There is a technology for calculating the state of charge (SOC) of a storage battery based on the correlation between an open circuit voltage (OCV) across the storage battery and the SOC of the storage battery.
Unfortunately, during charging or discharging of the storage battery, it is difficult to directly measure the OCV because a load is connected to the storage battery.
Another approach uses a close circuit voltage (CCV) across a storage battery based on an equivalent circuit, i.e. circuit model; the equivalent circuit equivalently simulates the electrical consequences of the chemical reactions inside the storage battery when a load is connected to the storage battery.

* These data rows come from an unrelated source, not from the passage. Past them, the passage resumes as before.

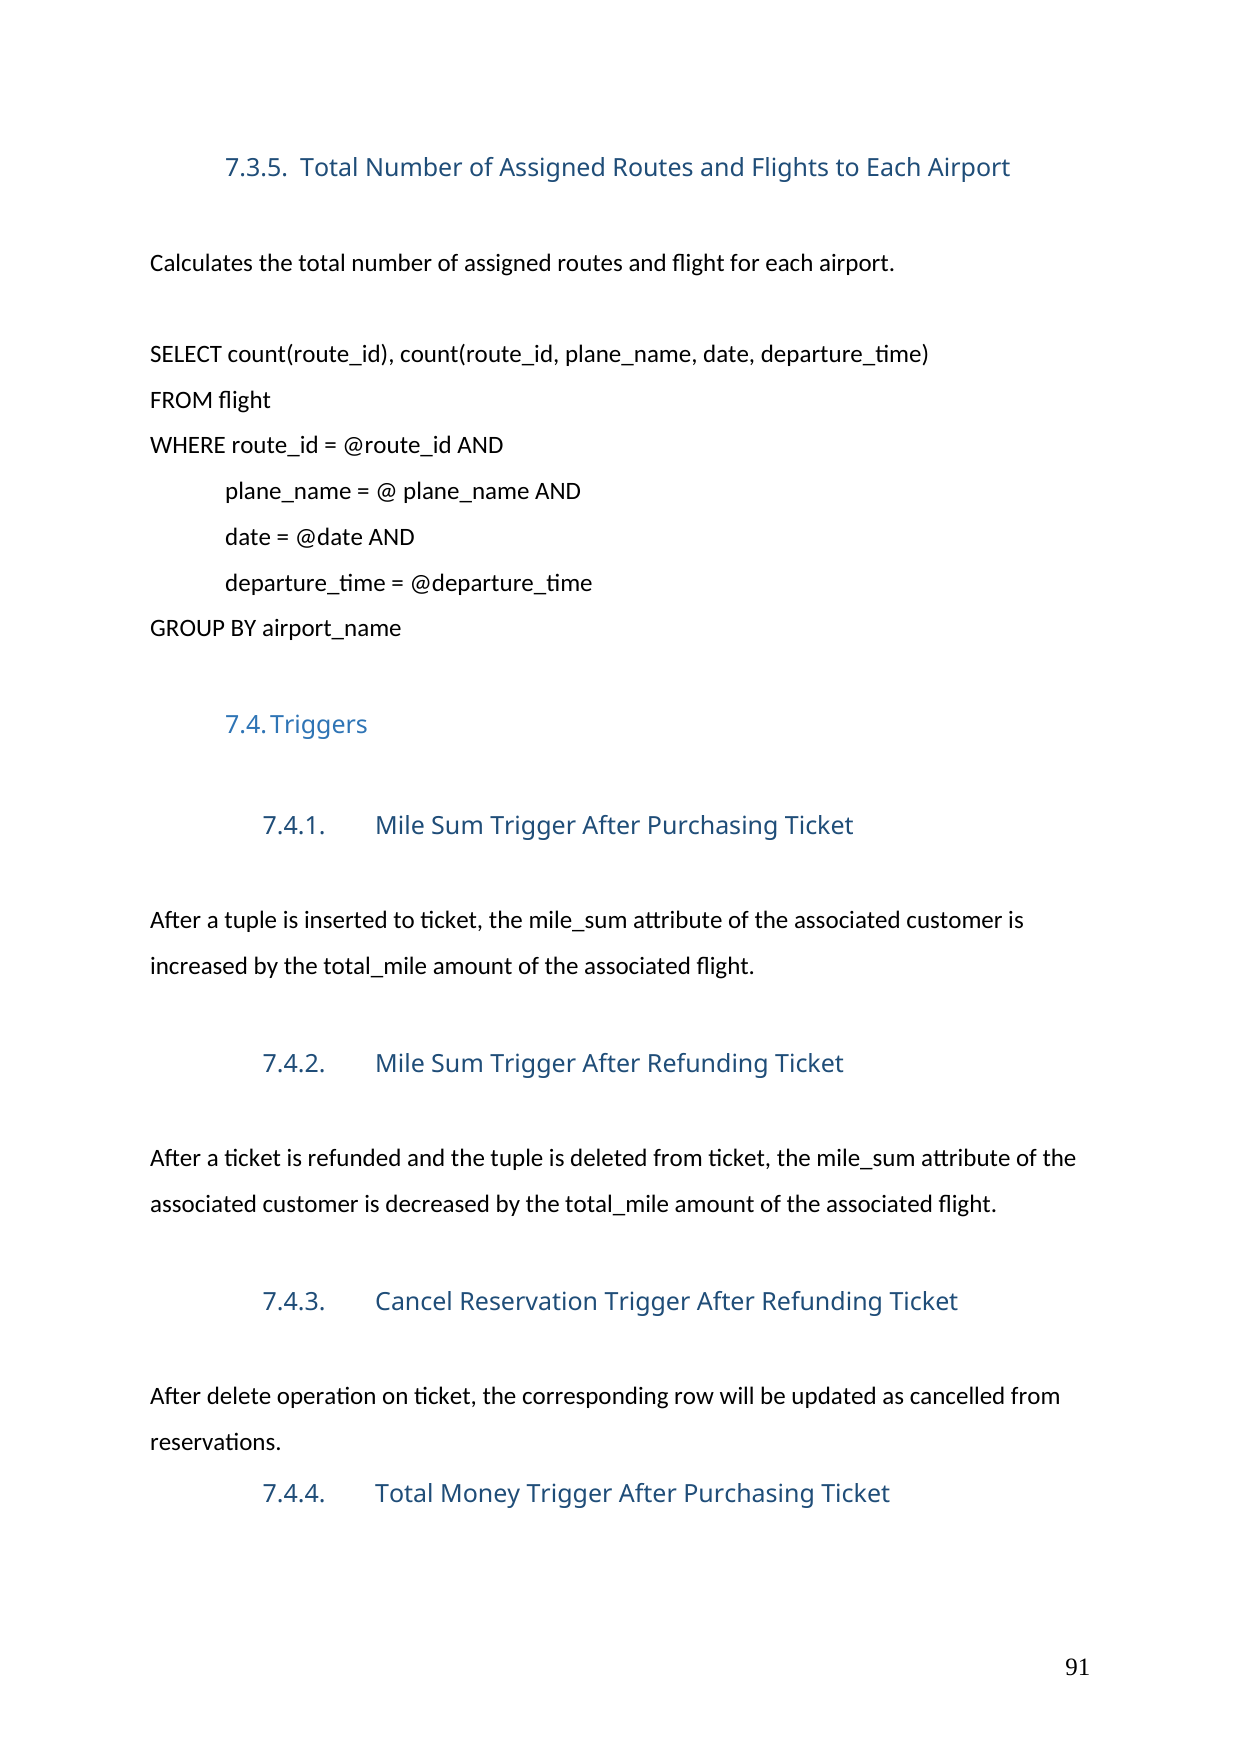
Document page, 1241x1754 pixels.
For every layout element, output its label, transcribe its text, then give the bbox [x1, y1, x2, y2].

text After a tuple is inserted to ticket, the mile_sum attribute of the associated customer is increased by the total_mile amount of the associated flight. [150, 904, 1090, 980]
text SELECT count(route_id), count(route_id, plane_name, date, departure_time) [150, 338, 1090, 369]
subtitle Cancel Reservation Trigger After Refunding Ticket [262, 1284, 1090, 1318]
subtitle Total Money Trigger After Purchasing Ticket [262, 1476, 1090, 1510]
subtitle Mile Sum Trigger After Purchasing Ticket [262, 807, 1090, 841]
text After delete operation on ticket, the corresponding row will be updated as cancelled from reservations. [150, 1380, 1090, 1457]
text WHERE route_id = @route_id AND [150, 430, 1090, 460]
subtitle Total Number of Assigned Routes and Flights to Each Airport [225, 150, 1090, 184]
text date = @date AND [150, 521, 1090, 552]
text departure_time = @departure_time [150, 567, 1090, 597]
text After a ticket is refunded and the tuple is deleted from ticket, the mile_sum attribute of the associated customer is decreased by the total_mile amount of the associated flight. [150, 1142, 1090, 1218]
text FROM flight [150, 384, 1090, 414]
text Calculates the total number of assigned routes and flight for each airport. [150, 247, 1090, 277]
text GROUP BY airport_name [150, 613, 1090, 643]
subtitle Mile Sum Trigger After Refunding Ticket [262, 1046, 1090, 1079]
subtitle Triggers [225, 706, 1090, 741]
text plane_name = @ plane_name AND [150, 475, 1090, 506]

The equivalent circuit of the storage battery is comprised of an unknown OCV across the storage battery, and an internal impedance of the storage battery. The internal impedance of the storage battery is comprised of an internal resistance of the storage battery, and a parallel circuit of a polarization resistance and a capacitance, i.e. an electric double layer capacitance, of the storage battery, which are connected in parallel to each other. The OCV, the internal resistance, and the parallel circuit are connected in series. That is, the voltage across the equivalent circuit of the storage battery serves as the CCV across the storage battery.
Thus, calculating the, value of the CCV based on a predetermined value of the internal impedance during charging or discharging of the storage battery enables the unknown OCV to be calculated. The calculated OCV enables the SOC of the storage battery to be calculated.